Pode não ser especialmente original “Eu, Daniel Blake”, mas é indubitavelmente um soco no estômago. Talvez uma única cena, com a dupla de protagonistas visitando um banco de alimentos para desvalidos, tenha conquistado a segunda Palma para Loach. É desses momentos de cinema de que jamais esquecemos. Às vezes, para um júri dividido como foi o presidido por George Miller (Mad Max), é o elemento decisivo que encerra impasses.
No mais, a lista de premiados da disputa principal apenas reafirma quão bem blindados são os júris de Cannes –e quão imprevisíveis (idiossincráticas, dirão alguns) são suas escolhas. Os dois grandes símbolos disso foram, pela presença, o prêmio de melhor atriz para a filipina Jaclyn Jose de “Ma’Rosa” de Brillante Mendoza e, pela ausência, a esnobada total da comédia famliar “Toni Erdmann”, da alemã Maren Ade, escolhida como melhor filme pela crítica (Fipresci).

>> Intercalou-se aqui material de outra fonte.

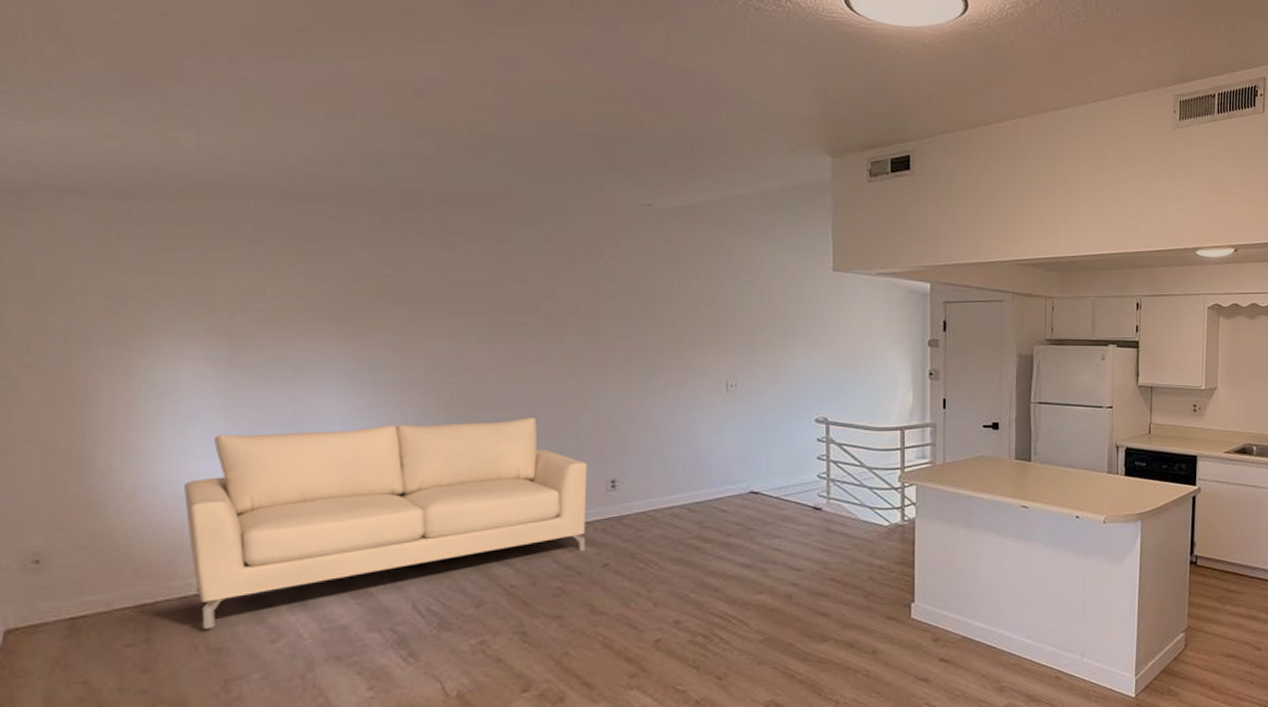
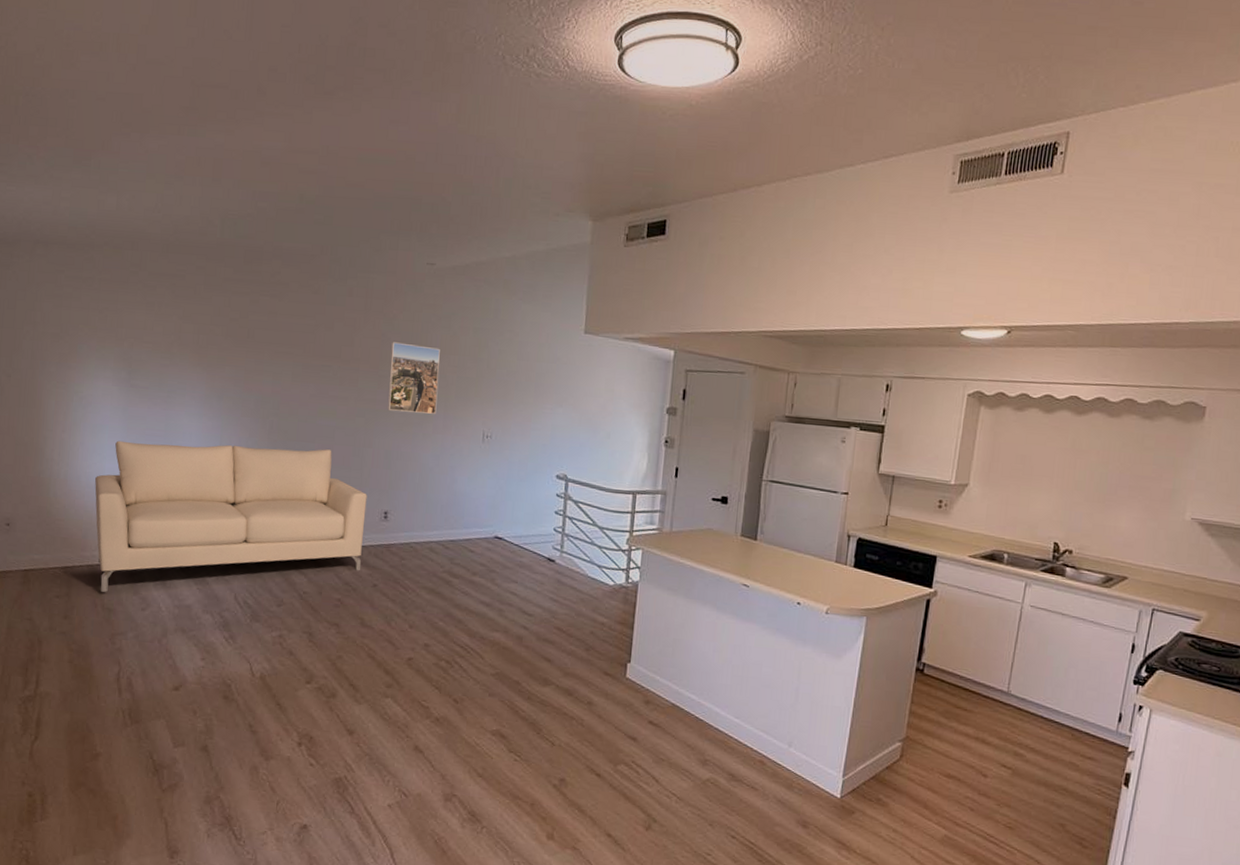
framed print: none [605,291,668,367] -> present [388,342,440,414]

Se “Aquarius” de Kleber Mendonça Filho formou entre os preteridos pelo júri comandado por Miller, outros representantes brasileiros conquistaram reconhecimentos formais para a marcante presença nacional na Croisette. Por “Cinema Novo”, Eryk Rocha venceu o Olho de Ouro de melhor documentário, de cujo júri tive o privilégio de participar, enquanto João Paulo Miranda Maria obteve uma menção na disputa de curtas-metragens com “A Menina que Dançava com o Diabo”.

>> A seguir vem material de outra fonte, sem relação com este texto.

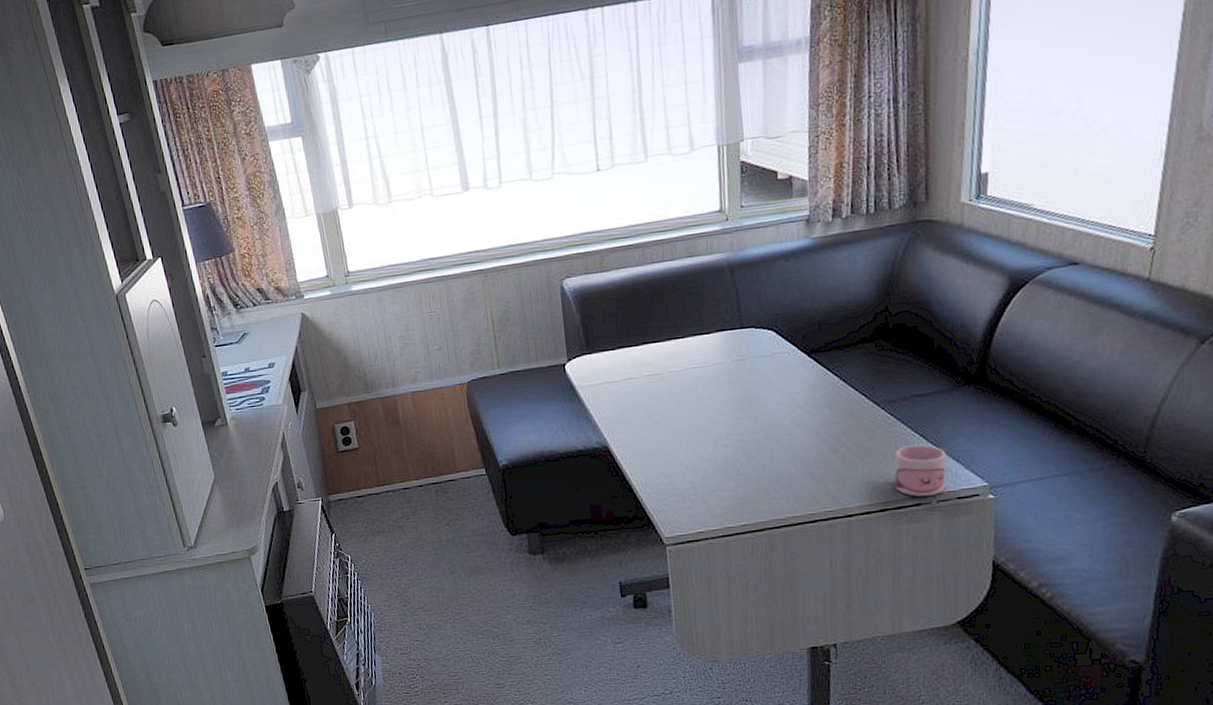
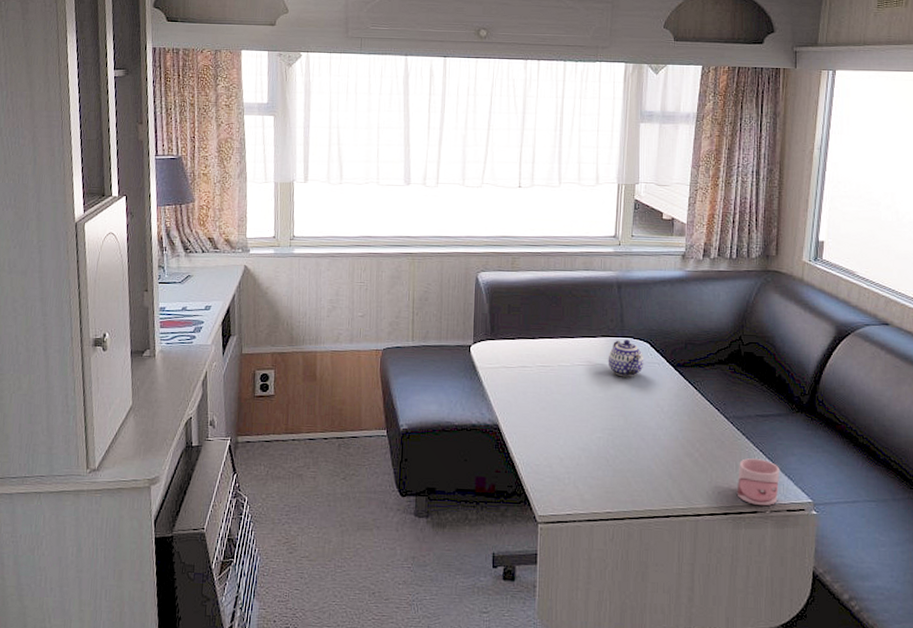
teapot: none [726,330,771,374] -> present [608,339,644,377]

“Cinema Novo” superou ao final 17 outros concorrentes não-ficcionais, com a exibição especial de última hora de “Pershmerga”, o documentário sobre a causa curda dirigido pelo ensaísta francês Bernard-Henri Lévy. A justificativa do júri, presidido por Gianfranco Rosi (Fogo no Mar), classifica o filme de Eryk como “um ambicioso ensaio impressionista de um novo gênero, que nos lembra que o cinema hoje poderia ser ao mesmo tempo político e sensual, poético e engajado, formal e narrativo, ficcional e documental – uma interpretação de um mundo novo”.

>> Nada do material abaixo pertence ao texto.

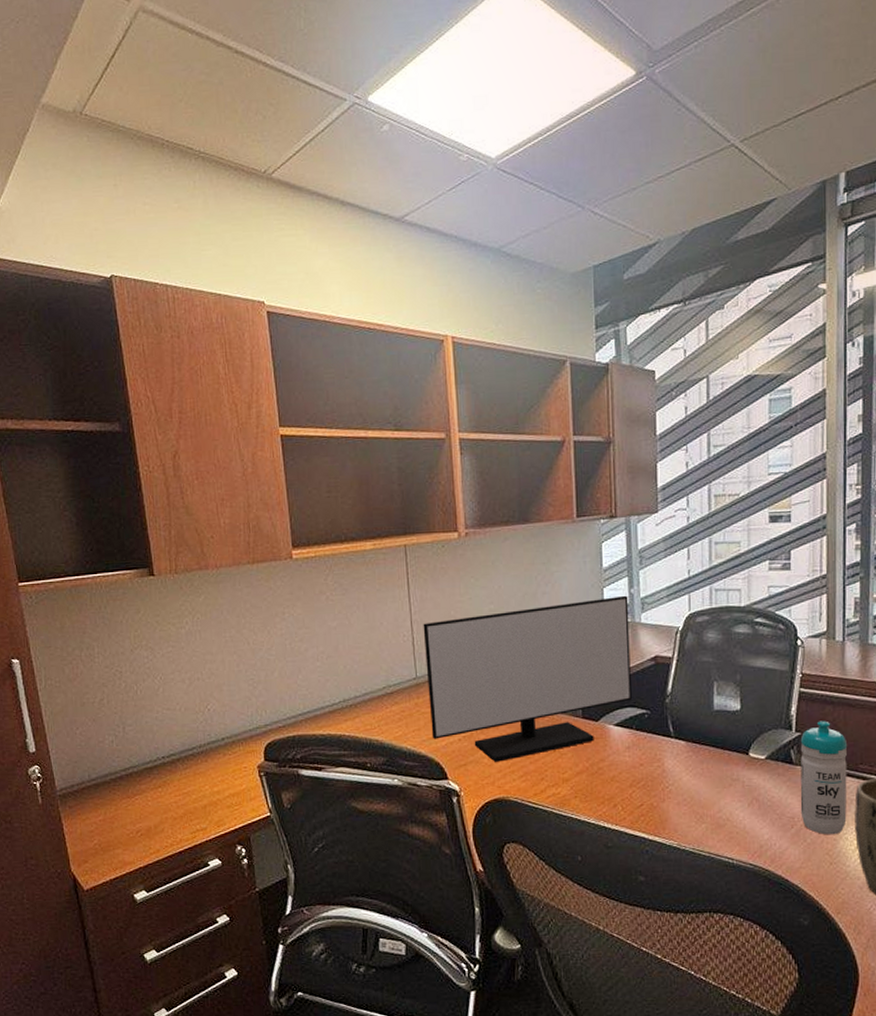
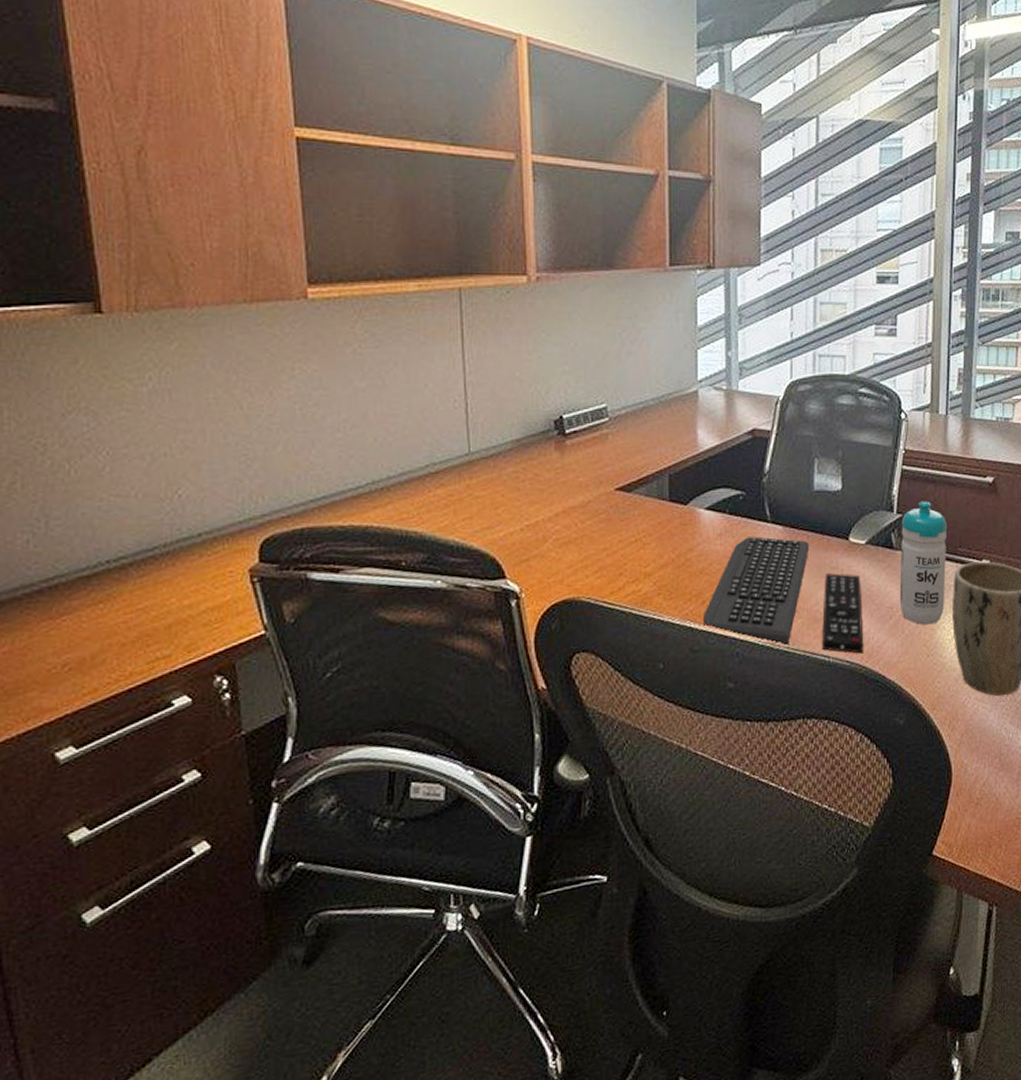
monitor: present [423,595,632,763] -> none [479,358,725,557]
keyboard: none [615,750,711,846] -> present [704,536,810,645]
remote control: none [725,784,766,858] -> present [822,573,864,654]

Pouco mais de 24 horas após a premiação de Eryk Rocha, o pai dele, Glauber Rocha (1939-1981), era novamente lembrado, desta vez pelo homenageado Jean-Pierre Léaud, que o citou entre os grandes cineastas pelos quais foi dirigido. Léaud como Loach, da mesma forma que Glauber e a patota do Cinema Novo, formaram uma geração que há meio século recolocou fazer, assistir e debater filmes no centro da vida. Foi algo desta magia perdida que os prêmios de Cannes 2016, involuntariamente pois independentes entre si, buscaram recriar.